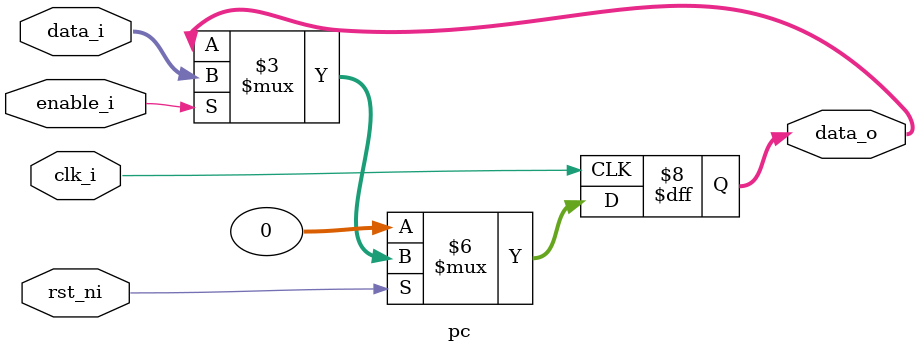
<source format=sv>
module pc( // Program Counter
	input logic [31:0] data_i,
	//input logic WE_i, // Write Enable
	input logic clk_i,
	input logic rst_ni,
	input logic enable_i,
	output logic [31:0] data_o
	);
	
	//logic [31:0] mem;
	//logic [31:0] pc;
	
	//mux2to1_32bit MU0(mem, data_i, WE_i, pc);
	
	always_ff @(posedge clk_i) begin
		//if (WE_i) data_o <= data_i;
		if (~rst_ni) data_o <= 32'b0;
		else if (enable_i) data_o <= data_i;
		//mem <= data_o;
	end
	
endmodule

</source>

> What you need to do:
Look through the entries and return every line where "input" appears.

> Output for this task:
	input logic [31:0] data_i,
	//input logic WE_i, // Write Enable
	input logic clk_i,
	input logic rst_ni,
	input logic enable_i,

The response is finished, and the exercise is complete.